### PROBLEM DESCRIPTION
Lay out every line of the material below as a numbered list, skipping any blank lines. Leave the pictures out of your answer.

** START OF RECORDED DATA **

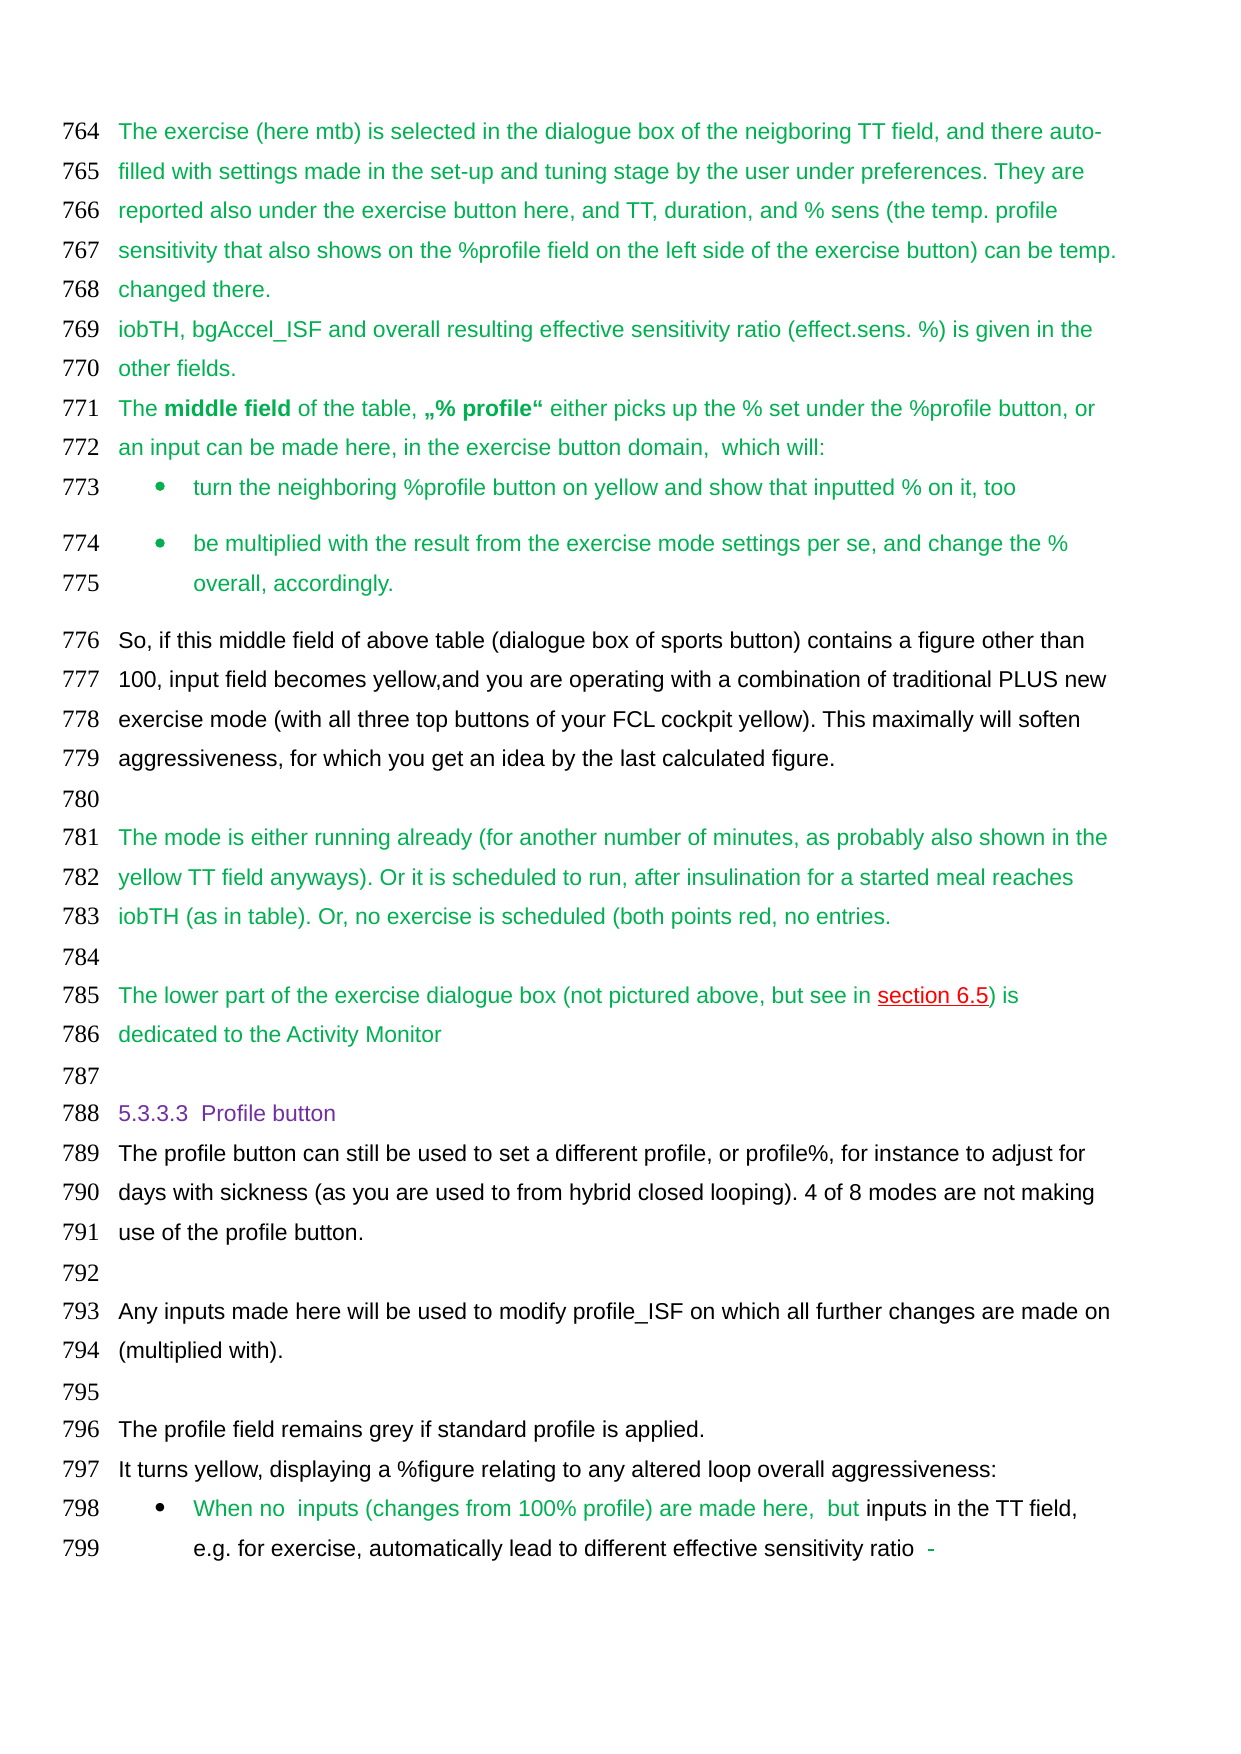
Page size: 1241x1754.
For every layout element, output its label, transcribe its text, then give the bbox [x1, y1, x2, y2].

text The lower part of the exercise dialogue box (not pictured above, but see in section 6.5) is dedicated to the Activity Monitor [118, 982, 1122, 1048]
text The mode is either running already (for another number of minutes, as probably also shown in the yellow TT field anyways). Or it is scheduled to run, after insulination for a started meal reaches iobTH (as in table). Or, no exercise is scheduled (both points red, no entries. [118, 824, 1122, 929]
text It turns yellow, displaying a %figure relating to any altered loop overall aggressiveness: [118, 1456, 1122, 1482]
text The exercise (here mtb) is selected in the dialogue box of the neigboring TT field, and there auto- filled with settings made in the set-up and tuning stage by the user under preferences. They are reported also under the exercise button here, and TT, duration, and % sens (the temp. profile sensitivity that also shows on the %profile field on the left side of the exercise button) can be temp. changed there. [118, 118, 1122, 302]
text The profile field remains grey if standard profile is applied. [118, 1416, 1122, 1442]
text The middle field of the table, „% profile“ either picks up the % set under the %profile button, or an input can be made here, in the exercise button domain, which will: [118, 394, 1122, 460]
list turn the neighboring %profile button on yellow and show that inputted % on it, too [156, 473, 1122, 500]
text So, if this middle field of above table (dialogue box of sports button) contains a figure other than 100, input field becomes yellow,and you are operating with a combination of traditional PLUS new exercise mode (with all three top buttons of your FCL cockpit yellow). This maximally will soften aggressiveness, for which you get an idea by the last calculated figure. [118, 627, 1122, 771]
list When no inputs (changes from 100% profile) are made here, but inputs in the TT field, e.g. for exercise, automatically lead to different effective sensitivity ratio [156, 1495, 1122, 1561]
text iobTH, bgAccel_ISF and overall resulting effective sensitivity ratio (effect.sens. %) is given in the other fields. [118, 316, 1122, 381]
text 5.3.3.3 Profile button [118, 1100, 1122, 1127]
text The profile button can still be used to set a different profile, or profile%, for instance to adjust for days with sickness (as you are used to from hybrid closed looping). 4 of 8 modes are not making use of the profile button. [118, 1140, 1122, 1245]
list be multiplied with the result from the exercise mode settings per se, and change the % overall, accordingly. [156, 530, 1122, 597]
text Any inputs made here will be used to modify profile_ISF on which all further changes are made on (multiplied with). [118, 1298, 1122, 1363]
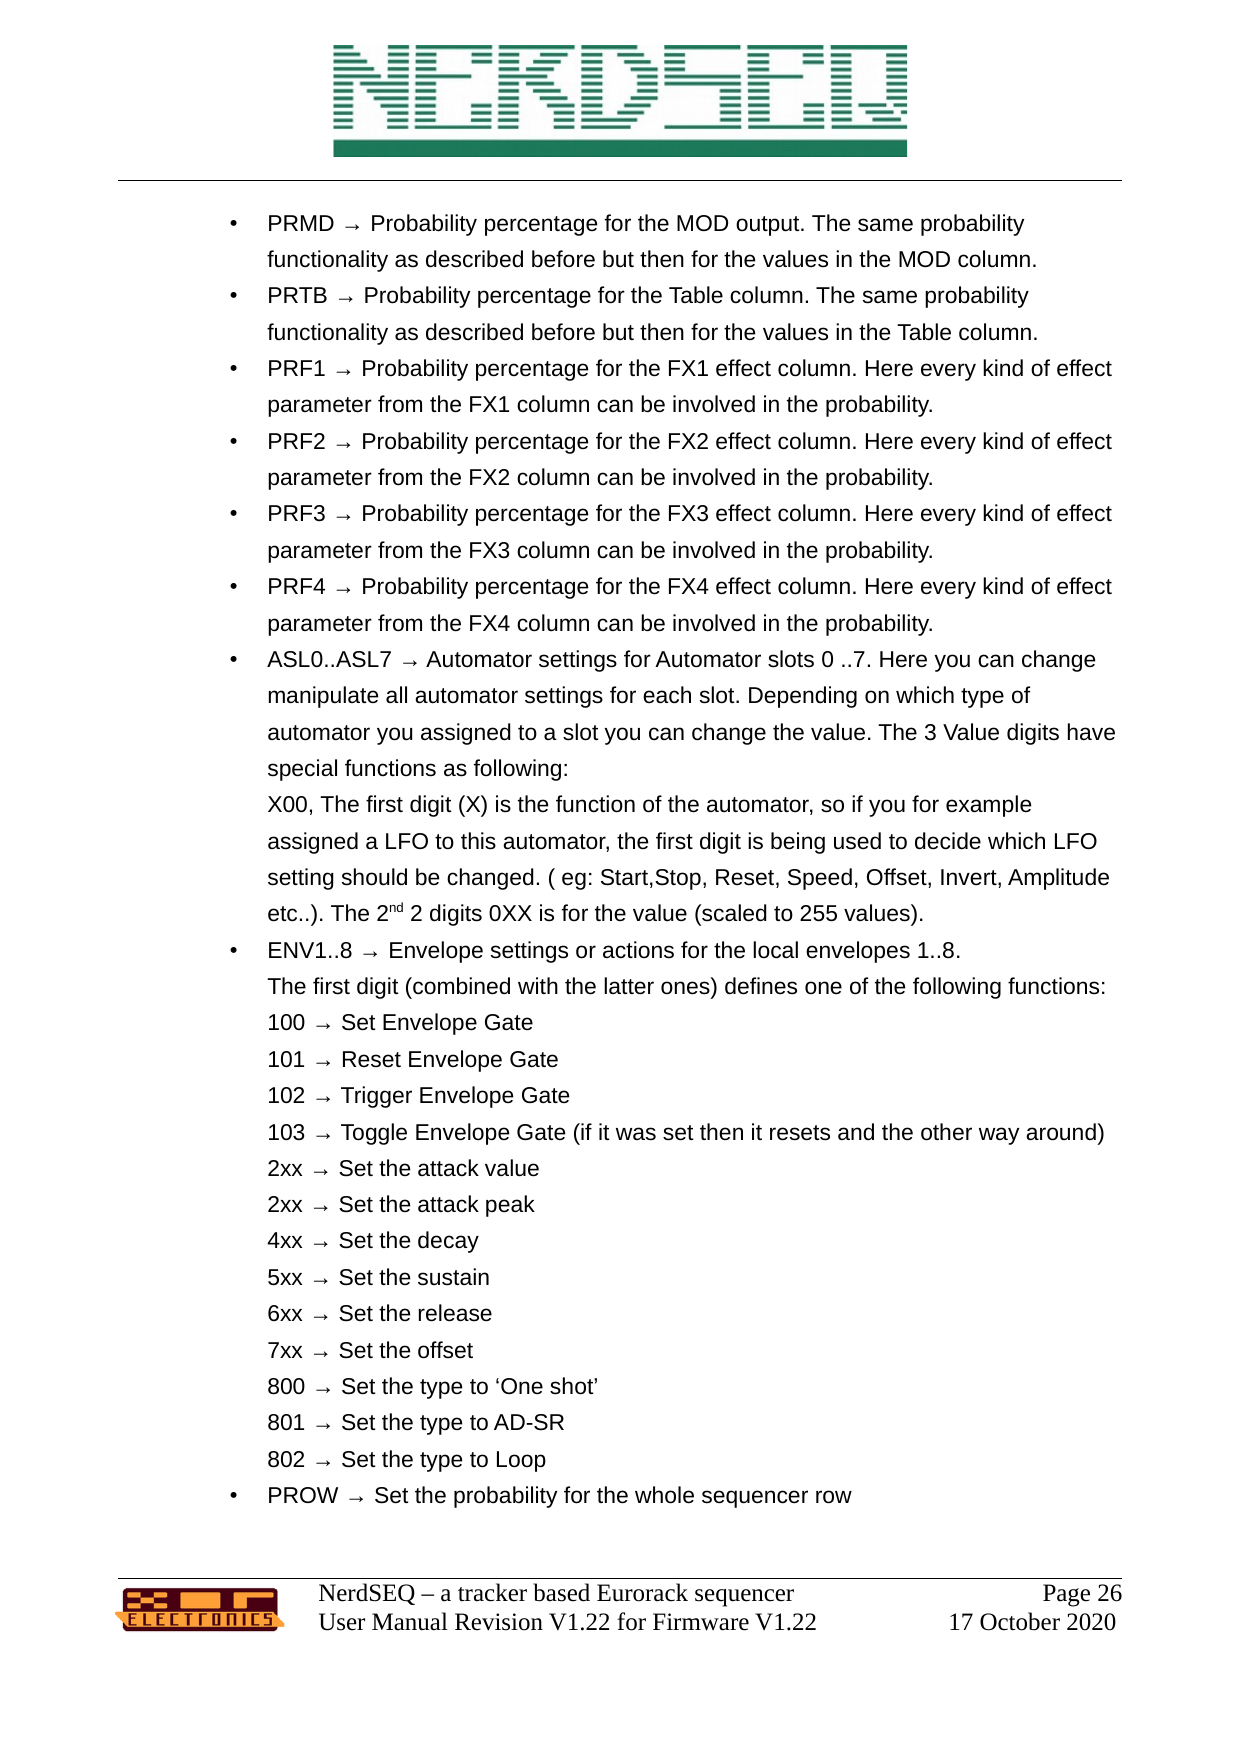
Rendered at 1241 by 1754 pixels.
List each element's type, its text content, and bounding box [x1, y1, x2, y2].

list 801 → Set the type to AD-SR [229, 1409, 1122, 1436]
list 100 → Set Envelope Gate 101 → Reset Envelope Gate 102 → Trigger Envelope Gate 103 → Toggle Envelope Gate (if it was set then it resets and the other way around) 2xx → Set the attack value 2xx → Set the attack peak [229, 1009, 1122, 1217]
list 802 → Set the type to Loop [229, 1446, 1122, 1472]
list ENV1..8 → Envelope settings or actions for the local envelopes 1..8. [229, 937, 1122, 963]
list The first digit (combined with the latter ones) defines one of the following functions: [229, 973, 1122, 999]
picture [115, 1584, 285, 1634]
list 5xx → Set the sustain 6xx → Set the release 7xx → Set the offset 800 → Set the type to ‘One shot’ [229, 1264, 1122, 1399]
list PRF4 → Probability percentage for the FX4 effect column. Here every kind of effect parameter from the FX4 column can be involved in the probability. [229, 573, 1122, 636]
list X00, The first digit (X) is the function of the automator, so if you for example assigned a LFO to this automator, the first digit is being used to decide which LFO setting should be changed. ( eg: Start,Stop, Reset, Speed, Offset, Invert, Amplitude etc..). The 2nd 2 digits 0XX is for the value (scaled to 255 values). [229, 791, 1122, 927]
list PRF2 → Probability percentage for the FX2 effect column. Here every kind of effect parameter from the FX2 column can be involved in the probability. [229, 428, 1122, 490]
list PRMD → Probability percentage for the MOD output. The same probability functionality as described before but then for the values in the MOD column. [229, 209, 1122, 272]
list PROW → Set the probability for the whole sequencer row [229, 1482, 1122, 1508]
list PRF1 → Probability percentage for the FX1 effect column. Here every kind of effect parameter from the FX1 column can be involved in the probability. [229, 355, 1122, 418]
list ASL0..ASL7 → Automator settings for Automator slots 0 ..7. Here you can change manipulate all automator settings for each slot. Depending on which type of automator you assigned to a slot you can change the value. The 3 Value digits have special functions as following: [229, 646, 1122, 781]
list PRTB → Probability percentage for the Table column. The same probability functionality as described before but then for the values in the Table column. [229, 282, 1122, 345]
list PRF3 → Probability percentage for the FX3 effect column. Here every kind of effect parameter from the FX3 column can be involved in the probability. [229, 500, 1122, 563]
picture [333, 45, 908, 157]
list 4xx → Set the decay [229, 1227, 1122, 1254]
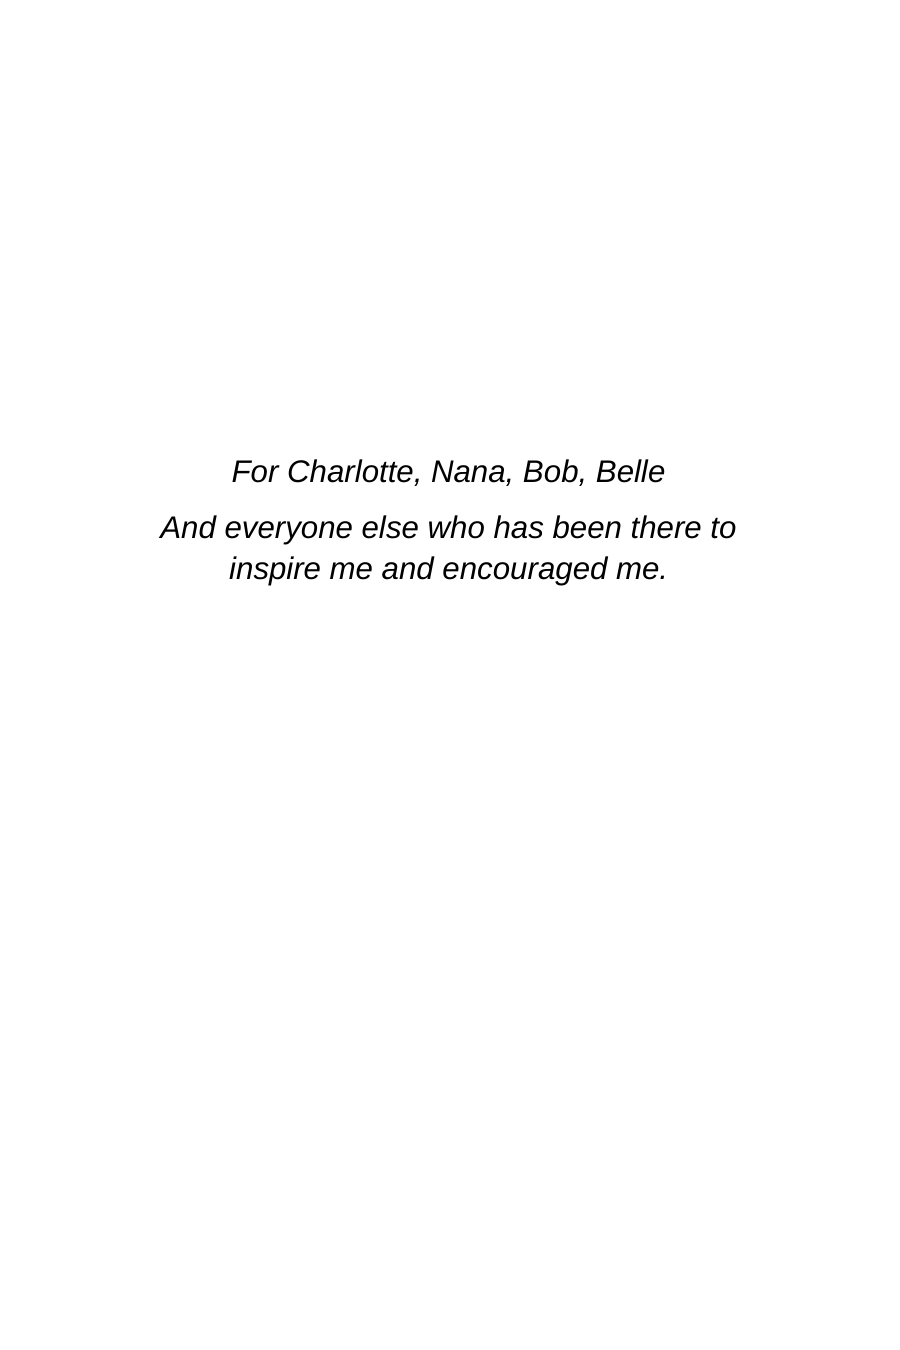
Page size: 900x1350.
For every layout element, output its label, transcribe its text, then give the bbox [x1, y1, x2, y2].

text And everyone else who has been there to inspire me and encouraged me. [118, 509, 782, 586]
text For Charlotte, Nana, Bob, Belle [118, 453, 782, 489]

** END OF RECORDED DATA **

### ANSWER FOR THIS EXERCISE
1. Page size: 1241x1754.
2. For every layout element, output its label, transcribe its text, then give the bbox [x1, y1, x2, y2].
3. text The lower part of the exercise dialogue box (not pictured above, but see in section 6.5) is dedicated to the Activity Monitor [118, 982, 1122, 1048]
4. text The mode is either running already (for another number of minutes, as probably also shown in the yellow TT field anyways). Or it is scheduled to run, after insulination for a started meal reaches iobTH (as in table). Or, no exercise is scheduled (both points red, no entries. [118, 824, 1122, 929]
5. text It turns yellow, displaying a %figure relating to any altered loop overall aggressiveness: [118, 1456, 1122, 1482]
6. text The exercise (here mtb) is selected in the dialogue box of the neigboring TT field, and there auto- filled with settings made in the set-up and tuning stage by the user under preferences. They are reported also under the exercise button here, and TT, duration, and % sens (the temp. profile sensitivity that also shows on the %profile field on the left side of the exercise button) can be temp. changed there. [118, 118, 1122, 302]
7. text The profile field remains grey if standard profile is applied. [118, 1416, 1122, 1442]
8. text The middle field of the table, „% profile“ either picks up the % set under the %profile button, or an input can be made here, in the exercise button domain, which will: [118, 394, 1122, 460]
9. list turn the neighboring %profile button on yellow and show that inputted % on it, too [156, 473, 1122, 500]
10. text So, if this middle field of above table (dialogue box of sports button) contains a figure other than 100, input field becomes yellow,and you are operating with a combination of traditional PLUS new exercise mode (with all three top buttons of your FCL cockpit yellow). This maximally will soften aggressiveness, for which you get an idea by the last calculated figure. [118, 627, 1122, 771]
11. list When no inputs (changes from 100% profile) are made here, but inputs in the TT field, e.g. for exercise, automatically lead to different effective sensitivity ratio [156, 1495, 1122, 1561]
12. text iobTH, bgAccel_ISF and overall resulting effective sensitivity ratio (effect.sens. %) is given in the other fields. [118, 316, 1122, 381]
13. text 5.3.3.3 Profile button [118, 1100, 1122, 1127]
14. text The profile button can still be used to set a different profile, or profile%, for instance to adjust for days with sickness (as you are used to from hybrid closed looping). 4 of 8 modes are not making use of the profile button. [118, 1140, 1122, 1245]
15. list be multiplied with the result from the exercise mode settings per se, and change the % overall, accordingly. [156, 530, 1122, 597]
16. text Any inputs made here will be used to modify profile_ISF on which all further changes are made on (multiplied with). [118, 1298, 1122, 1363]
17. Rendered at 1241 by 1754 pixels.
18. List each element's type, its text content, and bounding box [x1, y1, x2, y2].
19. list 801 → Set the type to AD-SR [229, 1409, 1122, 1436]
20. list 100 → Set Envelope Gate 101 → Reset Envelope Gate 102 → Trigger Envelope Gate 103 → Toggle Envelope Gate (if it was set then it resets and the other way around) 2xx → Set the attack value 2xx → Set the attack peak [229, 1009, 1122, 1217]
21. list 802 → Set the type to Loop [229, 1446, 1122, 1472]
22. list ENV1..8 → Envelope settings or actions for the local envelopes 1..8. [229, 937, 1122, 963]
23. list The first digit (combined with the latter ones) defines one of the following functions: [229, 973, 1122, 999]
24. picture [115, 1584, 285, 1634]
25. list 5xx → Set the sustain 6xx → Set the release 7xx → Set the offset 800 → Set the type to ‘One shot’ [229, 1264, 1122, 1399]
26. list PRF4 → Probability percentage for the FX4 effect column. Here every kind of effect parameter from the FX4 column can be involved in the probability. [229, 573, 1122, 636]
27. list X00, The first digit (X) is the function of the automator, so if you for example assigned a LFO to this automator, the first digit is being used to decide which LFO setting should be changed. ( eg: Start,Stop, Reset, Speed, Offset, Invert, Amplitude etc..). The 2nd 2 digits 0XX is for the value (scaled to 255 values). [229, 791, 1122, 927]
28. list PRF2 → Probability percentage for the FX2 effect column. Here every kind of effect parameter from the FX2 column can be involved in the probability. [229, 428, 1122, 490]
29. list PRMD → Probability percentage for the MOD output. The same probability functionality as described before but then for the values in the MOD column. [229, 209, 1122, 272]
30. list PROW → Set the probability for the whole sequencer row [229, 1482, 1122, 1508]
31. list PRF1 → Probability percentage for the FX1 effect column. Here every kind of effect parameter from the FX1 column can be involved in the probability. [229, 355, 1122, 418]
32. list ASL0..ASL7 → Automator settings for Automator slots 0 ..7. Here you can change manipulate all automator settings for each slot. Depending on which type of automator you assigned to a slot you can change the value. The 3 Value digits have special functions as following: [229, 646, 1122, 781]
33. list PRTB → Probability percentage for the Table column. The same probability functionality as described before but then for the values in the Table column. [229, 282, 1122, 345]
34. list PRF3 → Probability percentage for the FX3 effect column. Here every kind of effect parameter from the FX3 column can be involved in the probability. [229, 500, 1122, 563]
35. picture [333, 45, 908, 157]
36. list 4xx → Set the decay [229, 1227, 1122, 1254]
37. Page size: 900x1350.
38. For every layout element, output its label, transcribe its text, then give the bbox [x1, y1, x2, y2].
39. text And everyone else who has been there to inspire me and encouraged me. [118, 509, 782, 586]
40. text For Charlotte, Nana, Bob, Belle [118, 453, 782, 489]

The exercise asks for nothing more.